Monday, July 21, 2014

"Billy Elliot"

Where “Silver Linings Playbook” succeeded in addressing its subject thoughtfully and truthfully while faithfully adhering to a conventional Hollywood structure, “Billy Elliot”, despite not being a Hollywood film, occupies an uncomfortable space somewhere between an examination of masculinity in a working-class environment and an inspirational fable about following one’s dreams. These two aspects seldom work together, not because they are intrinsically mutually exclusive, but rather because of screenwriter Lee Hall’s steadfast commitment to the plot at the expense of the themes and ideas he raises, not helped by director Stephen Daldry’s relatively safe approach.

The titular character’s plight – an 11 year-old miner’s son discovering a love for ballet – as well as its setting in the 1984 – 1985 strike, offer tremendous potential for a compelling portrait of a boy caught in a difficult time and place. Alas, it is squandered by its stubborn refusal to go any deeper than easily-identifiable, predictable schemes:  Billy (Jamie Bell) spends his boxing money on dancing, gets caught by his dad. Billy practices in secret with his tough-as-nails teacher Mrs. Wilkinson (Julie Walters), misses an important audition due to his striking brother Tony’s arrest, gets exposed again. Cue a Dark Night Of The Soul, followed by an obligatory return to form and 180 from his dad. Suddenly, all pretense of studying masculinity and class is dropped. All that’s left is the big race for the dream. Billy’s success is a foregone conclusion. Hall and Daldry’s attempts at suspense ring hollow because it is unearned.

Thus the story’s political context gets reduced to a couple of plot contrivances – Tony’s arrest that prevents Billy’s audition, and his father’s breaking of the strike to earn more money for another audition in London. Billy’s relationship with his gay effeminate cross-dressing best friend Michael remains safe and devoid of tension or real unease; Billy never once questions his own sexuality, is never conflicted over his friend’s feelings for him despite having been raised in the same hyper-masculine environment that oppresses him. Because he is contradicting traditional gender stereotypes, the movie assumes, he surely has no issue with his best friend contradicting them even further.

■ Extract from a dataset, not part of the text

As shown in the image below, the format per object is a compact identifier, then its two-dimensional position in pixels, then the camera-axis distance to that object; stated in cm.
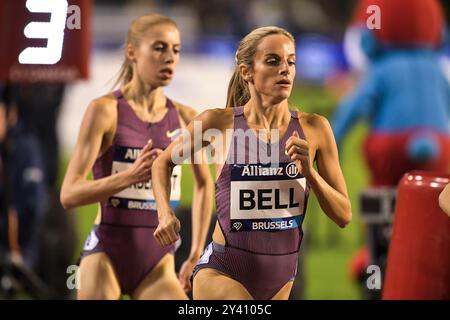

This safe approach is mirrored in Stephen Daldry’s competent but fairly pedestrian direction: Musical training montages, shots that only illustrate what the script says without trying to extrapolate any possible hidden feeling… The only sequence where Daldry truly uses the cinematic medium and combines it with dancing as a means to express and understand Billy’s feelings is a truly astonishing sequence in which Billy vents out his anger after a heated row between his father and Mrs. Wilkinson. With a wider variety of camera angles and shot lengths, held together by dynamic editing and the Jam’s Town Called Malice, Daldry takes a break from merely telling the audience what Billy is feeling and instead chooses to actually express it.

The only other notable instance of Daldry going off the beaten track is Tony’s arrest. Set to the tune of the Clash’s London Calling, the scene depicts Tony being pursued through a series of houses by an army of riot police. Things are made even more bizarrely comical by the variety of obstacles Tony runs through and the slight speeding up of the police’s movements, giving the chase a slapstick tone reminiscent of old silent Keystone Kops shorts. This lightly satirical touch is as close as Daldry comes to making his historical setting really matter.

Billy Elliot” could have been a thought-provoking exploration of how gender and class stereotypes conflate and affect the protagonist’s perception of himself and the environment he grows up in. Instead, it ends up being yet another “Rocky”-inspired success story minus the authenticity. For a more successful and similarly crowd-pleasing story of a character transcending gender and class prejudices for self-expression – as well as a greater purpose, audiences should instead turn to Peter Cattaneo’s “The Full Monty”.